Die Zahl der bisher erteilten Genehmigungen ist ermutigend. TfL schätzt jedoch, dass jedes Jahr etwa 250.000 Lkw nach London einfahren, die bis zum Ablauf der Frist Ende Oktober 2020 eine Genehmigung beantragen müssen. Jeder Lkw über 12 Tonnen wird eine Genehmigung benötigen, es ist jedoch möglich mehrere Fahrzeuggenehmigungen auf einmal einzuholen, was es für die Betreiber größerer Flotten einfacher macht. Nahezu 6.000 der bisher erteilten Genehmigungen wurden im Rahmen dieses Verfahrens beantragt.

Die Betreiber werden ermutigt schon vor der am 26. Oktober 2020 beginnenden Durchsetzung eine kostenlose Lkw-Sicherheitsgenehmigung zu beantragen. Betreiber mit Fahrzeugen, die mit Null-Stern bewertet sind, müssen zusätzliche Zeit für die Beantragung ihrer Genehmigung einplanen, da Sicherheits-Maßnahmen nachgewiesen werden müssen, einschließlich installierter Kameras und Sensoren, um eine Genehmigung zu erhalten.

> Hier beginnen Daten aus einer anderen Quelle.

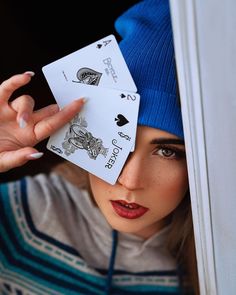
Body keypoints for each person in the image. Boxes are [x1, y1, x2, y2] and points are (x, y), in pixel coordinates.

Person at [0, 0, 199, 294]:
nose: (129, 180)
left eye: (168, 151)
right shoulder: (29, 215)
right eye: (121, 139)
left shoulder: (217, 258)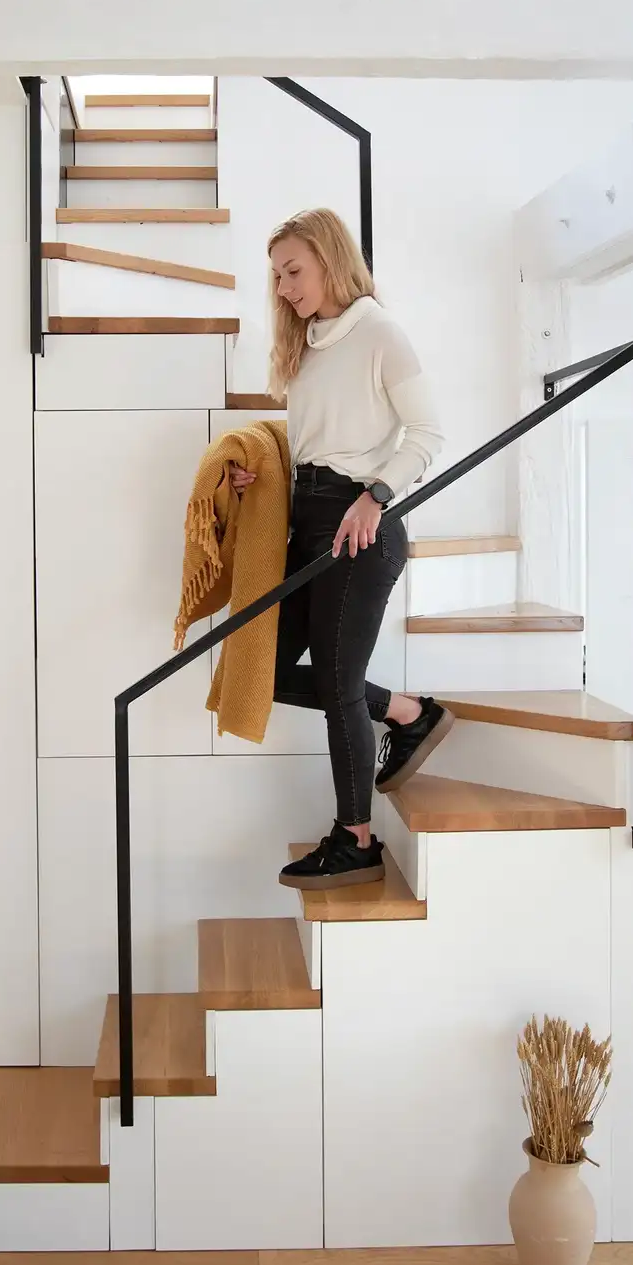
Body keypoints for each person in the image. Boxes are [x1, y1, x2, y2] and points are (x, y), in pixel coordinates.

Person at [232, 207, 453, 889]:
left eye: (292, 270)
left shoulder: (380, 333)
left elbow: (428, 434)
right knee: (260, 675)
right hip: (308, 521)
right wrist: (260, 476)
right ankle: (410, 714)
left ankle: (355, 839)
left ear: (330, 259)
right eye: (276, 275)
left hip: (360, 527)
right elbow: (314, 445)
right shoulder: (307, 345)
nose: (283, 287)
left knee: (336, 686)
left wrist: (376, 495)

Strafgebühr von 550 Pfund pro Tag

Lkw-Betreiber, die die neuen Mindestsicherheitsstandards nicht erfüllen und keine Genehmigung erhalten, müssen für das Fahren in der Hauptstadt eine Strafgebühr von 550 Pfund pro Tag zahlen. Der Direct Vision Standard wird 24 Stunden am Tag und sieben Tage in der Woche in Kraft sein und innerhalb der Grenze des Großraums London durchgesetzt werden.

Mehr als 500 der bisher erteilten Genehmigungen wurden für Lastkraftwagen ausgestellt, die zuvor als die gefährlichsten auf Londons Straßen eingestuft worden waren. An diesen Lkw mussten wichtige Sicherheitsverbesserungen vorgenommen werden, um eine Sicherheitsgenehmigung für den weiteren Betrieb in London zu erhalten. Diese Fahrzeuge hatten die niedrigste Stufe im Bezug auf die direkte Sicht aus dem Fahrerhaus und wurden deshalb mit Null Sternen bewertet, weshalb Sicherheitsverbesserungen erforderlich waren.